- **ACTIVITY**
Look through the entries below and report every line that has "down".

- **RECORD SET**

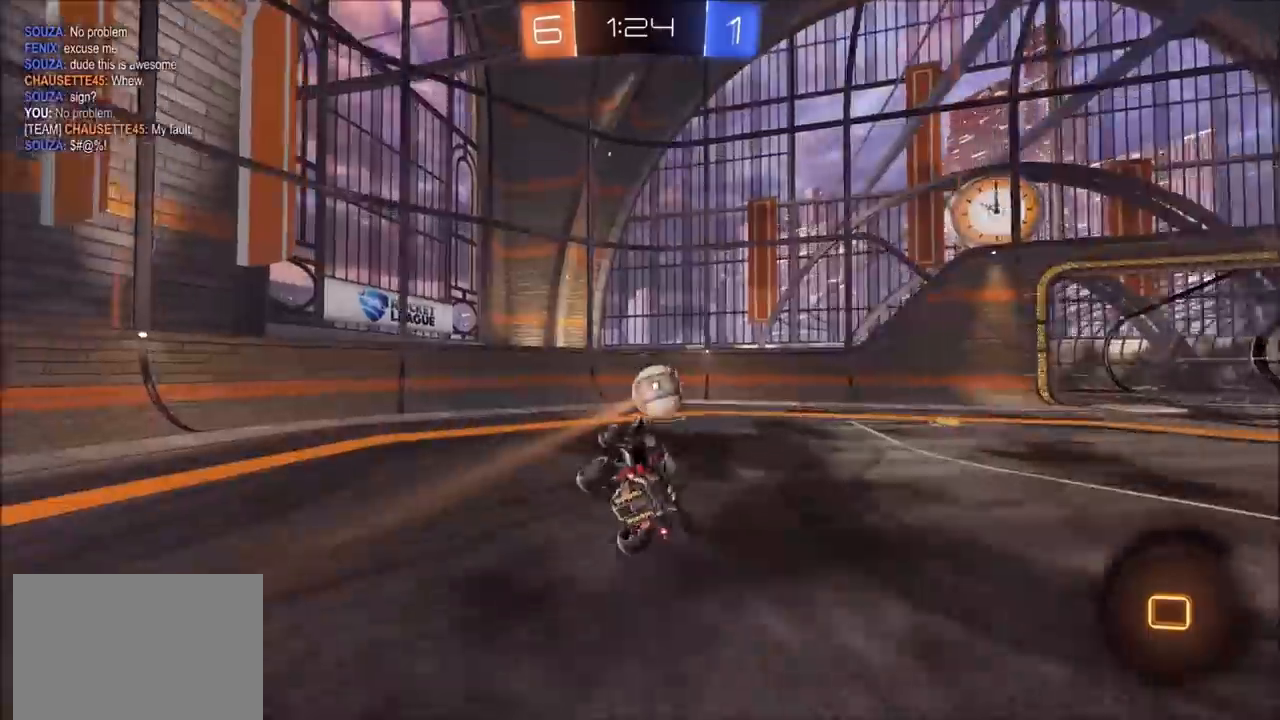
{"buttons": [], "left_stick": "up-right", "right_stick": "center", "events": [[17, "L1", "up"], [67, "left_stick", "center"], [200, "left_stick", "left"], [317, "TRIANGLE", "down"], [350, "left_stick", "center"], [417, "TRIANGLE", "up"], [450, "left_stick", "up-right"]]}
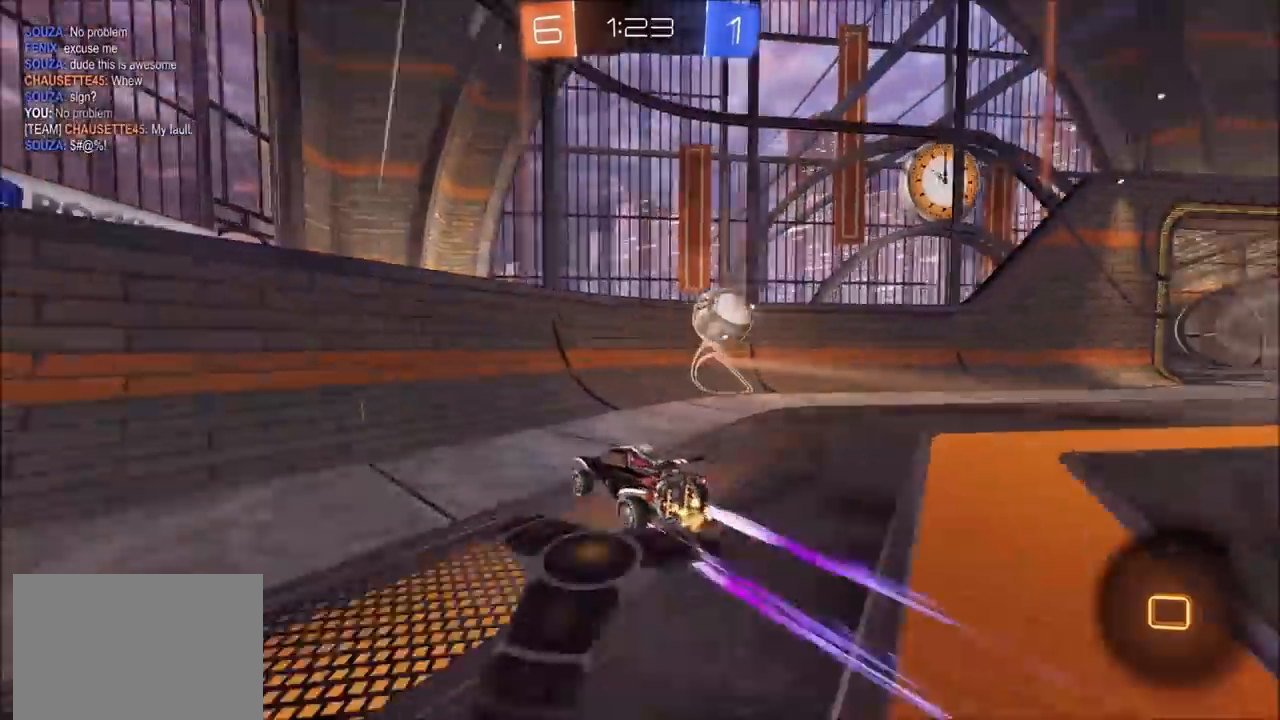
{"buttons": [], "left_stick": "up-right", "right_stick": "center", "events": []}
* * *
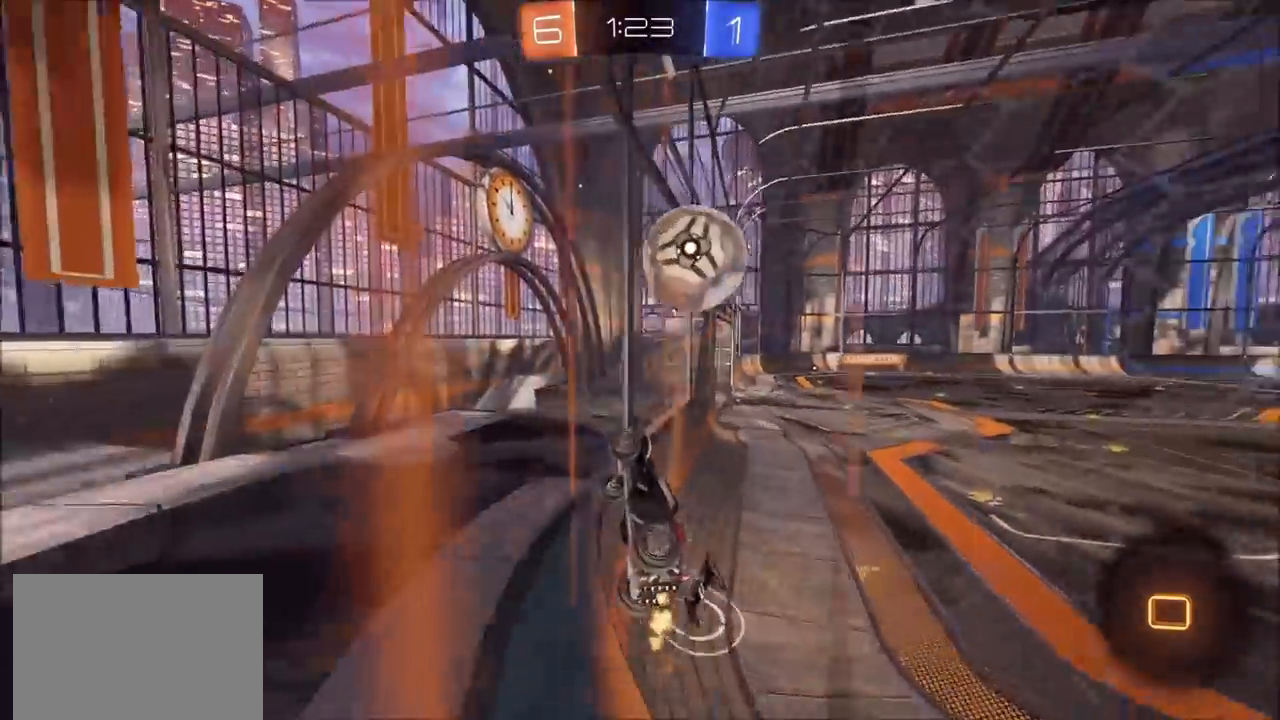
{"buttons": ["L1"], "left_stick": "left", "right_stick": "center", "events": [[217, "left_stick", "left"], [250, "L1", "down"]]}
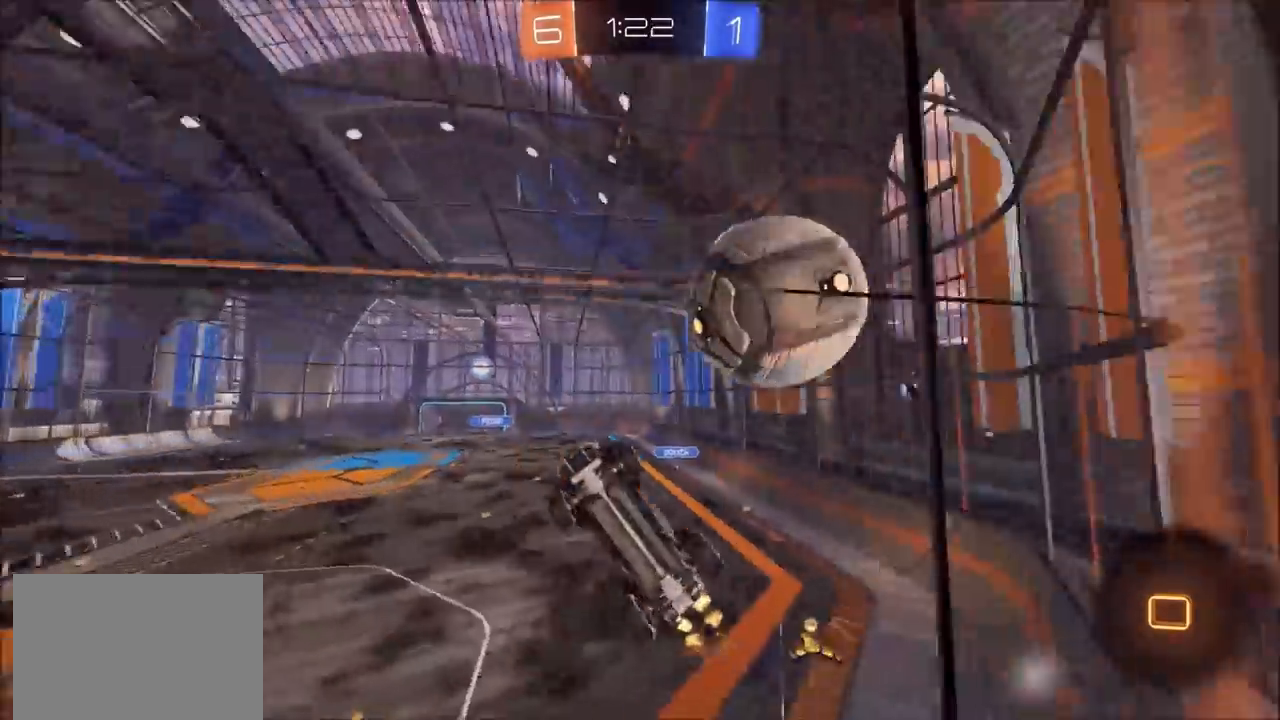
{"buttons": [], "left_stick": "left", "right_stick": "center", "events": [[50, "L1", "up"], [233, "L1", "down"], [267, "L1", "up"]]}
--
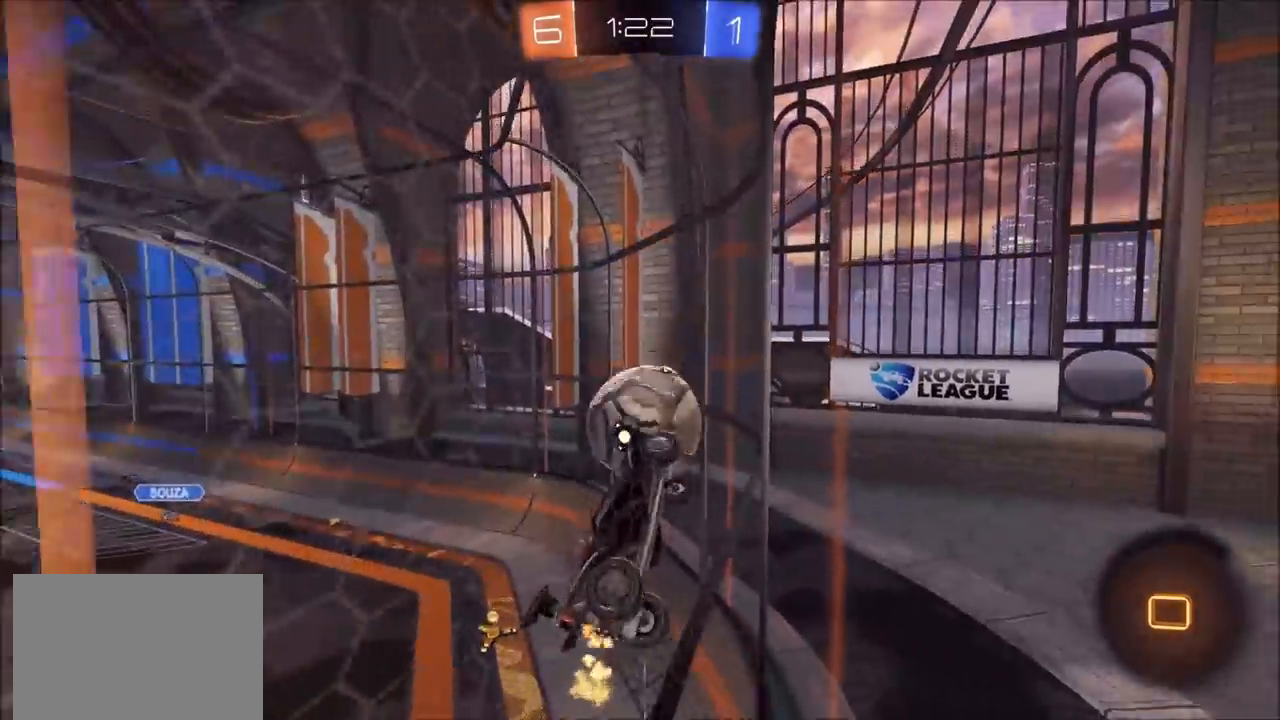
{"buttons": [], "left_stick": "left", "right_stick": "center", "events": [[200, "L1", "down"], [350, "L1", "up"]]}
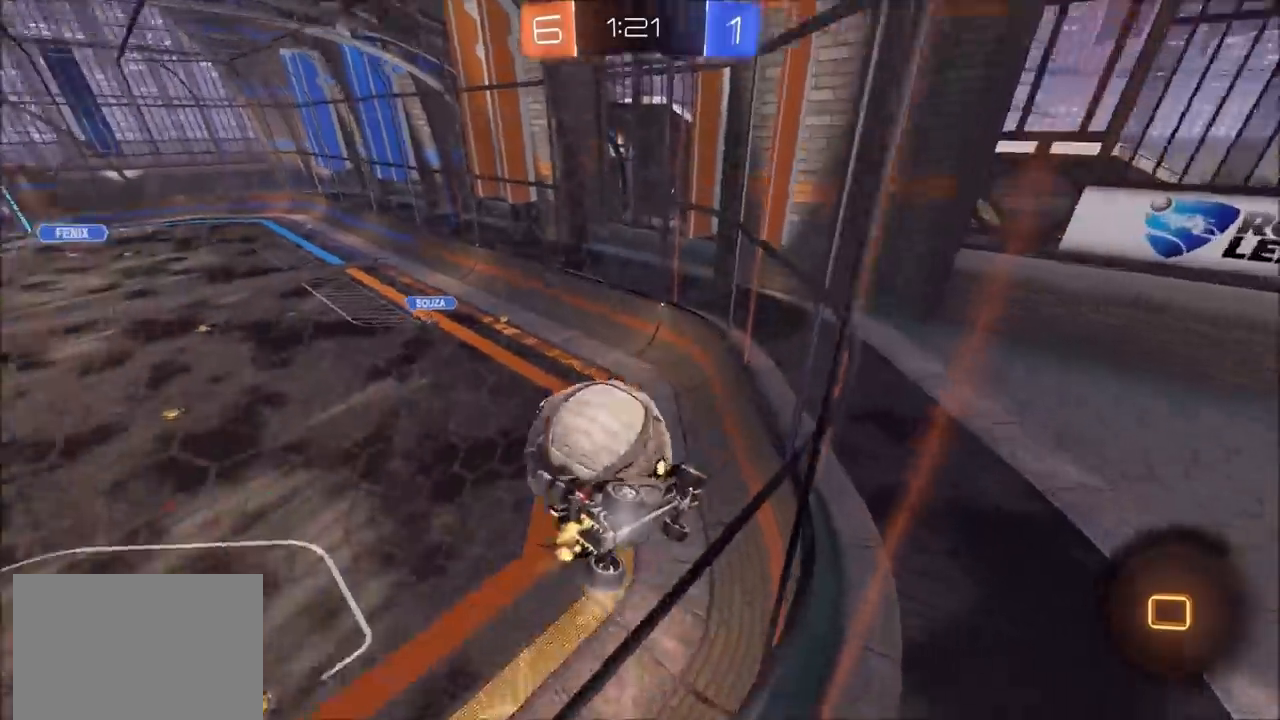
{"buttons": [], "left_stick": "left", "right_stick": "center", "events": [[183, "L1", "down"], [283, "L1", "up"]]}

- **RESULT OF THIS EXERCISE**
{"buttons": [], "left_stick": "up-right", "right_stick": "center", "events": [[17, "L1", "up"], [67, "left_stick", "center"], [200, "left_stick", "left"], [317, "TRIANGLE", "down"], [350, "left_stick", "center"], [417, "TRIANGLE", "up"], [450, "left_stick", "up-right"]]}
{"buttons": ["L1"], "left_stick": "left", "right_stick": "center", "events": [[217, "left_stick", "left"], [250, "L1", "down"]]}
{"buttons": [], "left_stick": "left", "right_stick": "center", "events": [[50, "L1", "up"], [233, "L1", "down"], [267, "L1", "up"]]}
{"buttons": [], "left_stick": "left", "right_stick": "center", "events": [[200, "L1", "down"], [350, "L1", "up"]]}
{"buttons": [], "left_stick": "left", "right_stick": "center", "events": [[183, "L1", "down"], [283, "L1", "up"]]}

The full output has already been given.